The Cambridge History of English and American Literature in 18 Volumes (1907–21).
Volume IV. Prose and Poetry: Sir Thomas North to Michael Drayton.

X. Plays of Uncertain Authorship Attributed to Shakespeare

§ 11. Mucedorus

The popularity of The Merry Devill of Edmonton was as nothing compared with that of A Most pleasant Comedie of Mucedorus, the kings sonne of Valentia and Amadine the kings daughter of Arragon, with the merie conceites of Mouse. The eariest known edition of this play is dated 1598; but the words, “newly set foorth,” on the title-page, indicate that it was first produced at some earlier date; numerous reprints followed, and W. W. Greg has succeeded in tracing no less than seventeen quarto editions of the play up to the year 1700. This popularity is the more remarkable since, as the epilogue makes clear, it was not written for popular representation, but for a performance at court.

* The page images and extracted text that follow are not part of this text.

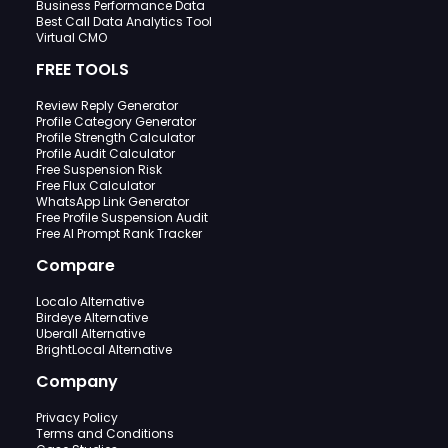
Business Performance Data
Best Call Data Analytics Tool
Virtual CMO
FREE TOOLS
Review Reply Generator
Profile Category Generator
Profile Strength Calculator
Profile Audit Calculator
Free Suspension Risk
Free Flux Calculator
WhatsApp Link Generator
Free Profile Suspension Audit
Free AI Prompt Rank Tracker
Compare
Localo Alternative
Birdeye Alternative
Uberall Alternative
BrightLocal Alternative
Company
Privacy Policy
Terms and Conditions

And, having delighted queen Elizabeth, it was revived, with numerous additions and an altered epilogue, for a Shrovetide performance at Whitehall early in the reign of James I. The text, thus enlarged and amended, was first published in 1610. The vogue of this “very delectable” comedy, while it illustrates the uncritical temper of the age, is somewhat hard to understand; for the play, though doing credit to the infancy of Elizabethan romantic comedy, is, in respect of plot construction, characterisation and metric art, a very primitive piece of work. It teems, however, with action and romantic adventure, and these, with the crude wit and cruder folly of Mouse the clown, seem to have been deemed sufficient by courtier and groundling alike. A Spanish prince, who, in the prosecution of his love, disguises himself first as a shepherd and then as a hermit; a wild man of the woods, who combines cannibal instincts with a nice taste for romance; a rustic clown; and a bear that instructs the princess Amadine how to distinguish between the hero lover and the coward—these are the most notable ingredients of the play. The appearance of such morality figures as Envy and Comedy in the induction and epilogue is a sign of an early date of production, and it is hard to believe that the drama, in its original form, is later than 1590. The name Mucedorus, and the disguise of that prince as a shepherd, recall one of the two heroes of Sidney’s Arcadia, and the probability is that the plot is taken from some half chivalrous and half pastoral romance of Spanish or Italian literature.